Justice Through Rendering Justice

Gandhi’s legal philosophy foreshadowed his political philosophy:

“My experience has shown me that we win justice quickest by rendering justice to the other party.”

This principle — that the path to receiving justice is to give it — underlies satyagraha. You cannot demand from your opponent what you are unwilling to practice yourself. The activist must embody the world they are trying to create.

Account-Keeping as Spiritual Discipline

Gandhi’s personal financial discipline was linked to his moral discipline:

“I kept account of every farthing I spent, and my expenses were carefully calculated. Every little item, such as omnibus fares or postage or a couple of coppers spent on newspapers, would be entered, and the balance struck every evening before going to bed. That habit has stayed with me ever since.”

This account-keeping extended to the public funds he managed throughout his campaigns. Financial transparency was, for Gandhi, an expression of moral integrity — what you do with money reveals what you actually value.

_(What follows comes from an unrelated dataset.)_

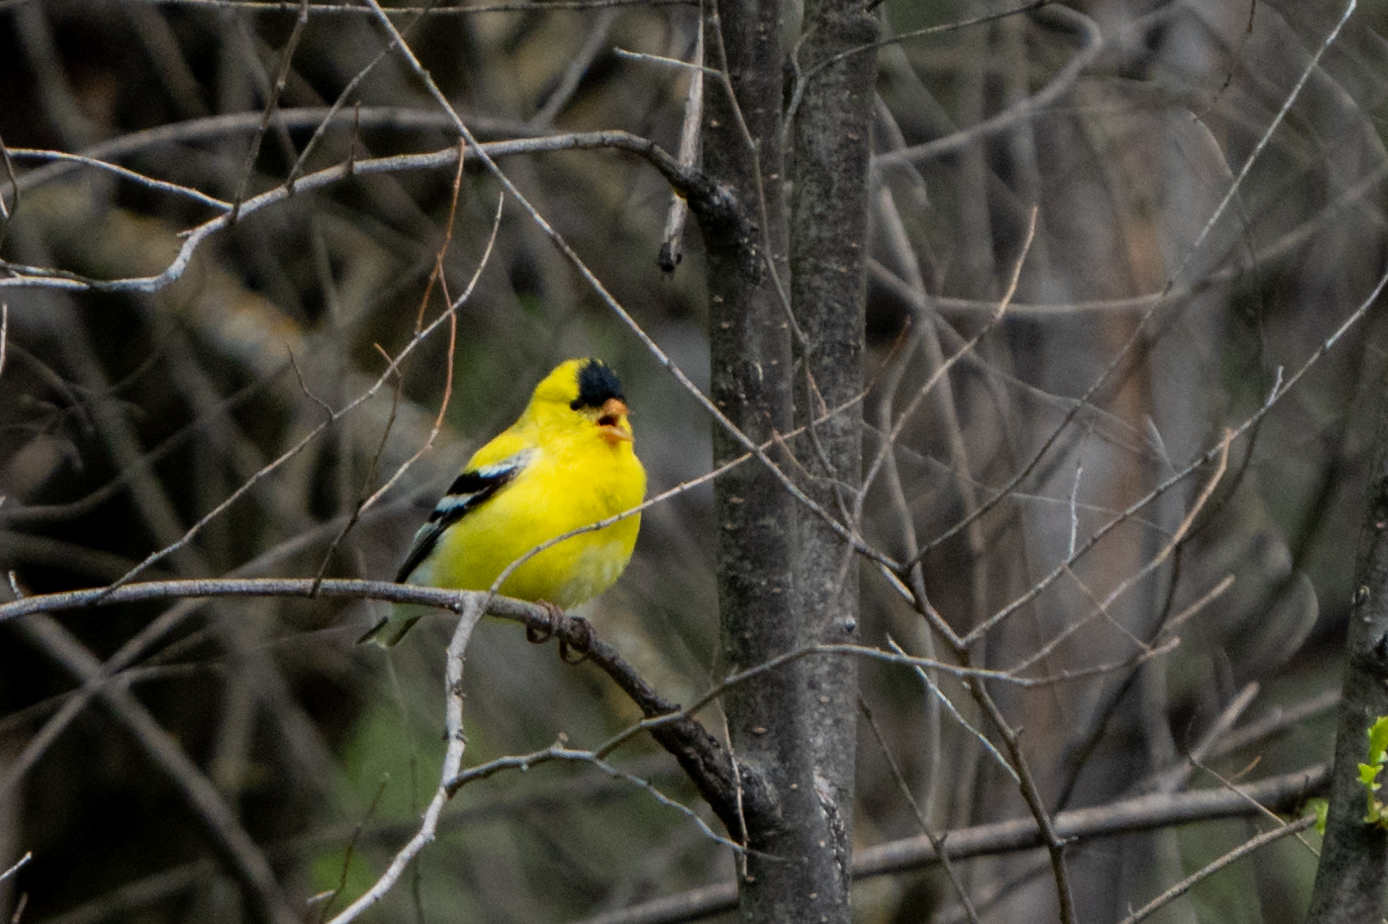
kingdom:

Gandhi and the Biographical Cluster

Gandhi’s autobiography connects to this cluster in unusual ways:

  • Like Darwin, he identified his life’s work retrospectively — he did not set out to lead an independence movement but found himself pulled toward it by circumstance and conscience.
  • Like Franklin, he combined personal virtue-cultivation with public institution-building.
  • Unlike the tech founders, his “achievement” cannot be measured in market cap or patents — it was a transformation of political consciousness and a model of action that outlived him.
  • His experiments-with-truth framework is the most explicit epistemology of any autobiographer in this cluster: he is the only one who frames his life as a scientific program for finding truth.